Dropping coverage for acute care is insane. That's the one thing they should cover. Those people will still come to the hospitals via the ER, and the hospitals will still provide care. They have to; its a federal law. Without Medicaid to provide some financial support, hospitals will either close altogether, or close their ERs.
And, Texans will still be paying federal Medicaid taxes. Only now, not one penny of those billions will come back to the state.
So, you're looking at a deadweight loss of billions of dollars from the state, hospitals closing all over the place, physicians flat out refusing to see (former) Medicaid patients.
It needs to be fixed, but this approach isn't going to get it done.
physicians flat out refusing to see ... Medicaid patients
That already happens. Not jacking around with Medicaid bureaucratic BS saves money.
Yep, and if you go to a non-Medicaid doc, you get an appointment same day, and are actually seen by the fellow.
/Hands off my HSA
It's damn curious, isn't it?
I am astounded that I agree with Dean's practical logic here.
I might retire from H&R now.
This was always the biggest argument against health care reform to begin with. People already get care, even if the system is inefficient. In other words, we're already paying for universal health care. Replacing it with an even more inefficient and expensive system is just crazy.
"So, you're looking at a deadweight loss of billions of dollars from the state, hospitals closing all over the place, physicians flat out refusing to see (former) Medicaid patients."
That assumes Texas won't come up with an alternative plan to take care of its poorest citizens. Before LBJ's "great society," the poor received care in a number of ways--charitable institutions, pro bono work by doctors, and funding from the states and localities without federal funding and strings attached. If Texas opted out, it would have to find solutions, but it could do so without worrying about the Feds. The real problem is that most state and local officials treat federal money in the same way that a junkie treats any other drug--debasing themselves anyway necessary to get their next fix. If Texas got clean and sober, it may well find out that it did not need the billions in the first place.
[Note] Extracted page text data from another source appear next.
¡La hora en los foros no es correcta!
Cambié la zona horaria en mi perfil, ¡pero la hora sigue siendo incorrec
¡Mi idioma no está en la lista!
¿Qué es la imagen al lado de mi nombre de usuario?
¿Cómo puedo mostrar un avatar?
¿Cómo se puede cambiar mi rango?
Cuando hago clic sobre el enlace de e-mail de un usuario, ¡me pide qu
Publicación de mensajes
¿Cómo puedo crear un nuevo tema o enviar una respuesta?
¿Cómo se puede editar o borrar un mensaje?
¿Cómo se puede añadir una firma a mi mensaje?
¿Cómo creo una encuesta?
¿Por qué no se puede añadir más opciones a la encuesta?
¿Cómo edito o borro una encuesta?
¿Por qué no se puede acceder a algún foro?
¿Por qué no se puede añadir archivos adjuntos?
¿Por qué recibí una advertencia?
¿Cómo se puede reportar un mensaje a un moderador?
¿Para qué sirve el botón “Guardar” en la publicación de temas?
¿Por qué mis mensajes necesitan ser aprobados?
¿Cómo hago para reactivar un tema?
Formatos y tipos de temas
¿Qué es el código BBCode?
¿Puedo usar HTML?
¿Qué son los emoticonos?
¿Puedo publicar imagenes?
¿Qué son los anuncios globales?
Like "fuck" and "you", self-centered bot
I still don't think this is a likely outcome, and there are a number of potential unintended consequences.
John you are wrong. Sudderman is not reason's new Weigel....but yes he is reason's new left of your average libertarian columnist.
Pete...congratulations...you earned your cocktail party invites...and didn't have to be a piece of shit hack to get em.
My hat is off to you good sir.
If you took the Federal and State money from Medicaid out of a state, in theory, would the cost of services go down? Or would all the Docs just move to places that will pay them nomatter what.
This will come down to whether Texas Republican legislators feel they will get more votes by balancing their budget and maybe cutting taxes than they will by trying to buy votes of poor voters with Medicaid.
This would only have a chance if the Medicaid recipient received a bus ticket to say, Boston, in lieu of services.
Let the Progressives deal with them.
As a Texas resident, my main concern is if we cut Medicaid, would we get a Federal tax reduction? Doubt it, yet we will keep having to pay for other states' matching funds. That's the problem with federalism, they've gamed the system where asserting state's rights are detrimental and likely to be unpopular.